Tarta de Santiago Recipe (Spanish Almond Cake)


  • I used a 9-inch glass pie dish for this recipe– but in Spain, we improvise! Adjust bake time for a smaller dish.
  • Crust
  • 1 egg
  • ⅔ cup sugar
  • 1¼ heaping cups of flour (you may need more)
  • Filling
  • 4 eggs
  • 1¼ cups of sugar
  • Grated zest from one lemon
  • 2 cups of finely ground almonds
  • Topping
  • Powdered sugar
  • Fresh fruit (not traditional but I love it)


  1. Crust
  2. Beat the egg and sugar with one tablespoon of hot water until the mixture is creamy.

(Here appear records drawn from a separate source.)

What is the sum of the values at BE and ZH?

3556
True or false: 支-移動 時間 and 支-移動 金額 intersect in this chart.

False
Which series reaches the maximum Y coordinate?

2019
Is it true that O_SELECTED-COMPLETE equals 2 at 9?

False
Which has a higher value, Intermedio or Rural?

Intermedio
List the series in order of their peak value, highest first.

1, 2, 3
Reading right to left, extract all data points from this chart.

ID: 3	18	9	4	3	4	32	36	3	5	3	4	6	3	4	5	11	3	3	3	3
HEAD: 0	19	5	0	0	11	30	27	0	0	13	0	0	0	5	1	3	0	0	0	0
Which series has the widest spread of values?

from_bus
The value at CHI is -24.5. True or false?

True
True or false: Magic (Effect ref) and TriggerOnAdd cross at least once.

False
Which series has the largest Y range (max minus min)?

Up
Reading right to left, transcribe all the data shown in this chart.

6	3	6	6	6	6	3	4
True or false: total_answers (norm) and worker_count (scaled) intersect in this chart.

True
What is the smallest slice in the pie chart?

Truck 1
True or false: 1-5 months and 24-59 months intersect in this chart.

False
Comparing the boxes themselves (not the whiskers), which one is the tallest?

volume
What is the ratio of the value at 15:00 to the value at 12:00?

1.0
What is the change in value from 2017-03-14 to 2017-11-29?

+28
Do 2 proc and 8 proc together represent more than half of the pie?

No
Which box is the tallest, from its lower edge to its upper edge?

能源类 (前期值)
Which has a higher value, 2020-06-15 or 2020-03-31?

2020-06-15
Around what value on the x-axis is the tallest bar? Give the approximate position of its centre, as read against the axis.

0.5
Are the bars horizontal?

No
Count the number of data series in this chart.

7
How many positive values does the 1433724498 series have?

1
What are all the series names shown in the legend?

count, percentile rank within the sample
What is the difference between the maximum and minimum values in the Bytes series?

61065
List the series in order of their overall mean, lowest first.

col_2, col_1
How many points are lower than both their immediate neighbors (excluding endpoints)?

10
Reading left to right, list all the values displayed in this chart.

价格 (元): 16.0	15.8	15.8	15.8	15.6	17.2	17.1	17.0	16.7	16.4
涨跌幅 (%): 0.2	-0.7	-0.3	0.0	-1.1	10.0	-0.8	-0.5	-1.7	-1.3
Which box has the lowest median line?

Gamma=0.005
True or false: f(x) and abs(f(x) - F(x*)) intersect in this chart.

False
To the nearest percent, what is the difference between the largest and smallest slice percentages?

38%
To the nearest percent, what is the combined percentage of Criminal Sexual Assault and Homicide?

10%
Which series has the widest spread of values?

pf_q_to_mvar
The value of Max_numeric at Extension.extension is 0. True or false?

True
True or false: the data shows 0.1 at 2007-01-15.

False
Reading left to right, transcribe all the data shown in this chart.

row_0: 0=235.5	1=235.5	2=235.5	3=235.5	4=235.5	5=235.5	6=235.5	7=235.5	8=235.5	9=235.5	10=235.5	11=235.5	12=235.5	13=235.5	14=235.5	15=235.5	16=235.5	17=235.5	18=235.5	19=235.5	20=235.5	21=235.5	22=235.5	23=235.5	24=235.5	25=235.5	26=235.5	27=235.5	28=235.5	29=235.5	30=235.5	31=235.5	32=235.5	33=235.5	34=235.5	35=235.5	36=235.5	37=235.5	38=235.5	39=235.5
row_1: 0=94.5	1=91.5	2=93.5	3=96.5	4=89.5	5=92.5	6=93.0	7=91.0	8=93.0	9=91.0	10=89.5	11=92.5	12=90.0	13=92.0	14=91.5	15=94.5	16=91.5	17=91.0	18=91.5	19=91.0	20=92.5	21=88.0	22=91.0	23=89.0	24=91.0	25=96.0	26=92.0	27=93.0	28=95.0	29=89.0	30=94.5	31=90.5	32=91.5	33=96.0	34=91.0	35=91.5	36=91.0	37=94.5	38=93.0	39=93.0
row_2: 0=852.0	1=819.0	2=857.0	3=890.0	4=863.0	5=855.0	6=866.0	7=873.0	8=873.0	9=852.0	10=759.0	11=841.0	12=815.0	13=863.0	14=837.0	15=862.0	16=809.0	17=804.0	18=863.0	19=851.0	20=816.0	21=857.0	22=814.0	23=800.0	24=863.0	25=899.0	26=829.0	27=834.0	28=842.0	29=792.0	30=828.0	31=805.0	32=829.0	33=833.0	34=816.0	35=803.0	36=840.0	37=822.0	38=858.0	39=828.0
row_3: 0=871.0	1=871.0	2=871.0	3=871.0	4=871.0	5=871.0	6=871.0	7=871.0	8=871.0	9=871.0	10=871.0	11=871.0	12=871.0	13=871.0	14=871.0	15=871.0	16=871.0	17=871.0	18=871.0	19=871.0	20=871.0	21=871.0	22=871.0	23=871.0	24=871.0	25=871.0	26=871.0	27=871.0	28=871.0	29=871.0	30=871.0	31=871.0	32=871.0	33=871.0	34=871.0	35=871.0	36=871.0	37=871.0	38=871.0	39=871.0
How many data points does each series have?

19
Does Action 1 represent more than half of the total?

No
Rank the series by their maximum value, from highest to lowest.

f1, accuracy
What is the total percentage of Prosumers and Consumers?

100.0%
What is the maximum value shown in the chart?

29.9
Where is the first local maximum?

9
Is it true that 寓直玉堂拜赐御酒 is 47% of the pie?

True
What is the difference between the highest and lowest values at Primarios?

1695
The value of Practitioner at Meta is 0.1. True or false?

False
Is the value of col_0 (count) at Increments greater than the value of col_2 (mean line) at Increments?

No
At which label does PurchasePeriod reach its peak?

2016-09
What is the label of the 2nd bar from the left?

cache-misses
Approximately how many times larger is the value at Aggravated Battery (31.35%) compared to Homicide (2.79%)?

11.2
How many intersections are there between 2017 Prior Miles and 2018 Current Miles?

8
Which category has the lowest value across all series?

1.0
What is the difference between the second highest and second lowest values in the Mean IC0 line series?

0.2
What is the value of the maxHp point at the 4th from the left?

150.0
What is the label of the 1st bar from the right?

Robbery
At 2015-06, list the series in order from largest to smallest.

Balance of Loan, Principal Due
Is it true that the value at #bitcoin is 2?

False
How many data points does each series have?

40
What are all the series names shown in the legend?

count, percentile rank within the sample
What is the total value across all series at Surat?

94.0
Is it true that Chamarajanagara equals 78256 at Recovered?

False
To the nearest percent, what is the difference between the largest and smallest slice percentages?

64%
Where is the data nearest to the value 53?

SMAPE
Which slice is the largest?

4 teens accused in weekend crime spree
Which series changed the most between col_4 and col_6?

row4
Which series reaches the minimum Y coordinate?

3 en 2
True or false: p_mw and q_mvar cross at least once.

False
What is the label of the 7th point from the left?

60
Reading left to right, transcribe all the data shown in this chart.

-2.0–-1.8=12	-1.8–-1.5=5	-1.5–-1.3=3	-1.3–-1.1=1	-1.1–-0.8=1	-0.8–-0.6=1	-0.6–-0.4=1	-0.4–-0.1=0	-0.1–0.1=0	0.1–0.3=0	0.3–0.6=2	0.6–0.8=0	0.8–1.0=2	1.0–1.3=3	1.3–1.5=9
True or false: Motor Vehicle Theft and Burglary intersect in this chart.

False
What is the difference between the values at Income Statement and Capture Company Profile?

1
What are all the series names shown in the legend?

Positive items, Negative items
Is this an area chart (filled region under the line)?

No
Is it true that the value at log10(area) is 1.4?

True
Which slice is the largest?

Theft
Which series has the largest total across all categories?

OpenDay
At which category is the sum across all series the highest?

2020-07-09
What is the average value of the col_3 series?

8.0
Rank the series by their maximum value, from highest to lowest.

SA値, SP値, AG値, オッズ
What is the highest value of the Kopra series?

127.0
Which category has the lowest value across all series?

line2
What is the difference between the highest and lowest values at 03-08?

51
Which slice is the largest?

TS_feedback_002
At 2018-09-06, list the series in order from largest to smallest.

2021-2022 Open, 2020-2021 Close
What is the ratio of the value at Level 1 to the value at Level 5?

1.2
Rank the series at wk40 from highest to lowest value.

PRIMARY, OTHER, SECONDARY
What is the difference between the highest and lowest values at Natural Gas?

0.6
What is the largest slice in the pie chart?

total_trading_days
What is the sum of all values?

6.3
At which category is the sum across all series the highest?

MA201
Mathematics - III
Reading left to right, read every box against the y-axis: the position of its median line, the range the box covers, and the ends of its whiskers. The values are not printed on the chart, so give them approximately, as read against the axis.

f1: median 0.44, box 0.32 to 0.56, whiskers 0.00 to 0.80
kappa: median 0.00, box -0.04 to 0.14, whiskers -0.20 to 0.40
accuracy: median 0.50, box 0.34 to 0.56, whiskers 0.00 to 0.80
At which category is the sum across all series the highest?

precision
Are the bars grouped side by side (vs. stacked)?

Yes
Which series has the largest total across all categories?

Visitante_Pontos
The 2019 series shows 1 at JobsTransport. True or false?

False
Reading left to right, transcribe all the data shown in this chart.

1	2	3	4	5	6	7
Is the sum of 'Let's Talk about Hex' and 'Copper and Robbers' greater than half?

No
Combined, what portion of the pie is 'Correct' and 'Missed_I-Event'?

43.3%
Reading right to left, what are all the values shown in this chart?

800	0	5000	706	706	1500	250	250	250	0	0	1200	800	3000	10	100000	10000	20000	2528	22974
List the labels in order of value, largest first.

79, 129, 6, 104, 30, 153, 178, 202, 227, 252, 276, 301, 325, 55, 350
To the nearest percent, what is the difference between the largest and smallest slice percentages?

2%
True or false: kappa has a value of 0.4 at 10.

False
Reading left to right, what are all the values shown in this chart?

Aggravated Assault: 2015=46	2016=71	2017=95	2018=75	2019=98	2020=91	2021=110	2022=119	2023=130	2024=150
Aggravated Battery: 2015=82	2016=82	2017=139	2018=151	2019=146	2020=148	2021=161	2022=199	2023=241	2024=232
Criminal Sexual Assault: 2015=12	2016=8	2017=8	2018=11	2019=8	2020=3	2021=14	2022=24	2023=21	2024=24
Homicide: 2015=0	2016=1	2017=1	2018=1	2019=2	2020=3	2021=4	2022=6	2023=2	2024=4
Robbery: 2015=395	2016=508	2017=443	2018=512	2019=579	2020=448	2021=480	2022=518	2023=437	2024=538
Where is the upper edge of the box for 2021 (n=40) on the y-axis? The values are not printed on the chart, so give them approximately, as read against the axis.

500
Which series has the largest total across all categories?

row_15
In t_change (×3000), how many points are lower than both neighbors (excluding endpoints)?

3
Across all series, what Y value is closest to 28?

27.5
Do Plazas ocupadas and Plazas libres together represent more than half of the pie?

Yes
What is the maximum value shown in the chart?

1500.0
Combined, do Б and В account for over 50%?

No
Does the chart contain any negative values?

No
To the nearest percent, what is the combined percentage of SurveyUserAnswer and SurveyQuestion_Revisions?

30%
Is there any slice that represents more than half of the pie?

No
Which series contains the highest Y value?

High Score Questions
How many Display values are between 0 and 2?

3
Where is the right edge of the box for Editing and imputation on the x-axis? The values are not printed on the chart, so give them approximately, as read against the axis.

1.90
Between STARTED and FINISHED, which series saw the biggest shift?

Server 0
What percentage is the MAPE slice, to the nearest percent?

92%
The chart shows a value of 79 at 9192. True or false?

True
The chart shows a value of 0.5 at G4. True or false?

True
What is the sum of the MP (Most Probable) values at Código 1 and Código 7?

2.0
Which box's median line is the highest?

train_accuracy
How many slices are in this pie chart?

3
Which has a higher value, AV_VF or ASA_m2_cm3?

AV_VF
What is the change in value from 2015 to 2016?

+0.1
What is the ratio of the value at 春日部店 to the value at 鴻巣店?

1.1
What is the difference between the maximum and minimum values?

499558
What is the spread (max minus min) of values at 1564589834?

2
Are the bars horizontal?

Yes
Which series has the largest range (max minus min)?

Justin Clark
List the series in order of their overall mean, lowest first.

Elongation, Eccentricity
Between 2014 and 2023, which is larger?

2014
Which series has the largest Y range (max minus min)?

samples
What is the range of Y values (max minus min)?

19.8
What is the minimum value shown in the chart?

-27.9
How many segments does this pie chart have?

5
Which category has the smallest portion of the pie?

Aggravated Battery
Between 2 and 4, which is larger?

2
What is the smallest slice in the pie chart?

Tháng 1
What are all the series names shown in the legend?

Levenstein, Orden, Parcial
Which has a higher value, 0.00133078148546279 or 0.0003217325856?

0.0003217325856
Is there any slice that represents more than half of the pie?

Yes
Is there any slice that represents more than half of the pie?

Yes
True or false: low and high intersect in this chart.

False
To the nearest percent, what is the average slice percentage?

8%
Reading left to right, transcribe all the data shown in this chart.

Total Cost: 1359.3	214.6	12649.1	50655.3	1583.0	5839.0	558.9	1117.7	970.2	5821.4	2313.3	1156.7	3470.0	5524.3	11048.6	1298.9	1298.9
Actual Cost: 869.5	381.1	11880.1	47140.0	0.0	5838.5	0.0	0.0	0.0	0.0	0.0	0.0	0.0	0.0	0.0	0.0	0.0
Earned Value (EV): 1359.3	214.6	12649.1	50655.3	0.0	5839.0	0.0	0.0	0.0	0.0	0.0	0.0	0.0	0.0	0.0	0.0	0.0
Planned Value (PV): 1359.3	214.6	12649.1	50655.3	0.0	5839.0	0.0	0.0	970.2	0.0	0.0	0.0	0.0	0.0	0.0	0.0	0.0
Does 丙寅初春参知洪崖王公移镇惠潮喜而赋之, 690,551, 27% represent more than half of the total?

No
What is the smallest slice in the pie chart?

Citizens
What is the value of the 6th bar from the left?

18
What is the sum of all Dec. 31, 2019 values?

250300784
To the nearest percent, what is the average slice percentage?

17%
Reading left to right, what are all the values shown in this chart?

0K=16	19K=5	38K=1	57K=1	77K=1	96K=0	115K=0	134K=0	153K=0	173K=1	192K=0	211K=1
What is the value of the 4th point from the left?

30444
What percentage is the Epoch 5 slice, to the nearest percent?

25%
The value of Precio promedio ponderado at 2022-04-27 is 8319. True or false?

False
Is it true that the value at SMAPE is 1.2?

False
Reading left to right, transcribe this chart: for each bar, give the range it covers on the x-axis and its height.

  3. Fold in the flour using a rubber spatula, until the dough no longer sticks to the sides of the bowl. You many need more flour to achieve the right consistency.
  4. Reserve.
  5. Filling
  6. Pulse the almonds in a food processor until finely ground, however be careful not to turn the mixture to almond butter by over processing.
  7. Beat the eggs and sugar for about one minute until creamy.
  8. Using a rubber spatula, fold in the lemon zest and ground almonds.
  9. Assembly
  10. Preheat the oven to 350°F
  11. Roll the dough out on a floured surface and then fit into a well greased baking mold.
  12. Prick with a fork and then pour the filling over the base.
  13. Bake for about 30 minutes, until the cake is golden brown.
  14. Allow the cake to cool in the pan, and then transfer to a serving dish.
  15. Decorate with powdered sugar and fruit if desired.